Six Sigma, the rigorous process methodology pioneered by Motorola and GE, teaches us otherwise. Quality is a long process, a deep apprenticeship, a journey that is never truly finished. So let go of the goal and focus on the process. Forget the destination and look at your footsteps, one humble step after another. Keeping think inputs not outputs. As surely as night follows day, the first will deliver the second.
If you are struggling with motivation, remember the words that my Master Black Belt taught me back in 2001. "Don't try and boil the ocean, James", he told me. Or in the words of Tony Robbins, "chunk it down". Our culture is reared on the myth of instant change and instant achievement, because it focuses purely on the end, not the means. It only takes note when, as if by magic, a Google comes out of nowhere and earns billions in its IPO. You weren't looking in the mid-nineties when Larry Page and Sergey Brin were slaving away in their dorm rooms. Today, at this very moment, the entrepreneurs and billionaires of tomorrow are building their dreams.
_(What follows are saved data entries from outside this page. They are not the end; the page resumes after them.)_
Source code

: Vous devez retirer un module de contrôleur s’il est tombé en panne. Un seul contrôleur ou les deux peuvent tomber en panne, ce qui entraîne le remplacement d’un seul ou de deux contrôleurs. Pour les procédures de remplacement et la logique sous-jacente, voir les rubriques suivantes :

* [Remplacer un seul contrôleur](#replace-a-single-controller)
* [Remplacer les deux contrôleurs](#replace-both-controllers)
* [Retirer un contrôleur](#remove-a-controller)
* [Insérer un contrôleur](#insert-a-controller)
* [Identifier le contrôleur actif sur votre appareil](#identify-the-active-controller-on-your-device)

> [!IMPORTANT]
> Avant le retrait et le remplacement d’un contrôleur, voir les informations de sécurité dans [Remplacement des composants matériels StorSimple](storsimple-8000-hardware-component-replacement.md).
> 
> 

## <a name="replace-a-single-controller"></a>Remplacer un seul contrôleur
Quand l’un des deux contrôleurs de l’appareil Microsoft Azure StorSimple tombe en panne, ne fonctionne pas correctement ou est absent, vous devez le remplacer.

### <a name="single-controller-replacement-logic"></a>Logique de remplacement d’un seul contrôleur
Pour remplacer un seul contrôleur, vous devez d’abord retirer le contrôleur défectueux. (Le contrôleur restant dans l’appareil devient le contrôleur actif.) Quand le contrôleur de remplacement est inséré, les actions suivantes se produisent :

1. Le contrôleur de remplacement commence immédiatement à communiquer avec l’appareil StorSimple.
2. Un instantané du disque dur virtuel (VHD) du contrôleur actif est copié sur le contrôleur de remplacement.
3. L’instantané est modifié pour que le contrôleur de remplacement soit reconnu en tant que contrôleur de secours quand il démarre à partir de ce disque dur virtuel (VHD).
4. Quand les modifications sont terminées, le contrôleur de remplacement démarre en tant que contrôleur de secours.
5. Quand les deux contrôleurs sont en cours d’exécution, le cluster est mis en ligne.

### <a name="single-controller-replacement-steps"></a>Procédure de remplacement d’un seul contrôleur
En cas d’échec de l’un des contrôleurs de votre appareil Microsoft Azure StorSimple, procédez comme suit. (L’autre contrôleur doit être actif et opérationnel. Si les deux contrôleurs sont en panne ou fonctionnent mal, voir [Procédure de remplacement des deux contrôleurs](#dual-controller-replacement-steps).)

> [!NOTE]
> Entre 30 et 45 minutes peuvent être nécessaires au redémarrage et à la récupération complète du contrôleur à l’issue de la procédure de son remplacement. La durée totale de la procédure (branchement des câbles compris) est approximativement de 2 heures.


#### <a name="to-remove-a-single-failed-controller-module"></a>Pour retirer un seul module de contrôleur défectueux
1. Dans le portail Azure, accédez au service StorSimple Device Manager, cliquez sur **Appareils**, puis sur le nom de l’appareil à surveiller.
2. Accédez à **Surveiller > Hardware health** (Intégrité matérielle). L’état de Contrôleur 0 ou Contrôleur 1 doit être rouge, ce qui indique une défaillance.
The key secret that Yamazumi thinking gives you is to look deeper, to look at the causes not the effects. The roots make the oak tree. Six Sigma proves that inputs drive outputs. Doctors or professors do not simply "arrive" in their vocations fully fledged; they undergo years of arduous and rigorous training.
So day by day, keep the little victories coming. One hour of study achieved. One blog post written. Patience is not sexy, glamorous or appealing to our minds, for we are culturally conditioned to dream of the perfect and the instance. This week your mission is to set aside the myth of instant change. Over time the small accumulations of effort and power will build momentum and eventually the tree will blossom. Winter becomes Spring. Good things sometimes take time.